EXERCISE GOAL: Which lines of the entries hold the string "description"? Copy each one.

EXERCISE MATERIAL:

┄┄┄┄┄┄┄┄┄┄┄┄┄┄┄┄┄┄┄┄

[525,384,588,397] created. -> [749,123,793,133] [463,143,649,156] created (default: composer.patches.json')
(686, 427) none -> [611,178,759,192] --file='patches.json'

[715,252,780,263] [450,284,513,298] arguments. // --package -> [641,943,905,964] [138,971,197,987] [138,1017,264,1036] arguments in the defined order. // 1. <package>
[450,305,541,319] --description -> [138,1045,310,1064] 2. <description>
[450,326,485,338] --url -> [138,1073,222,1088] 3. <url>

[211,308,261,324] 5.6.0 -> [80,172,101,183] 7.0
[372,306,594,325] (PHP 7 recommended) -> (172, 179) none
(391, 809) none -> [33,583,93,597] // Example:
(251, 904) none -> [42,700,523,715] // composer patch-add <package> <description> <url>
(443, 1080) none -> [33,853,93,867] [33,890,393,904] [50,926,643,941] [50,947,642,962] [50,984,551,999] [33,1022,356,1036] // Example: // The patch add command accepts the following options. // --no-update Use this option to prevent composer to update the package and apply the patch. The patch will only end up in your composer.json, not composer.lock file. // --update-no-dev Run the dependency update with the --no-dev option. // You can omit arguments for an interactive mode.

┄┄┄┄┄┄┄┄┄┄┄┄┄┄┄┄┄┄┄┄

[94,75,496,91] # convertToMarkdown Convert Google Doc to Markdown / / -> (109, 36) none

┄┄┄┄┄┄┄┄┄┄┄┄┄┄┄┄┄┄┄┄

TASK RESPONSE:
[450,305,541,319] --description -> [138,1045,310,1064] 2. <description>
(251, 904) none -> [42,700,523,715] // composer patch-add <package> <description> <url>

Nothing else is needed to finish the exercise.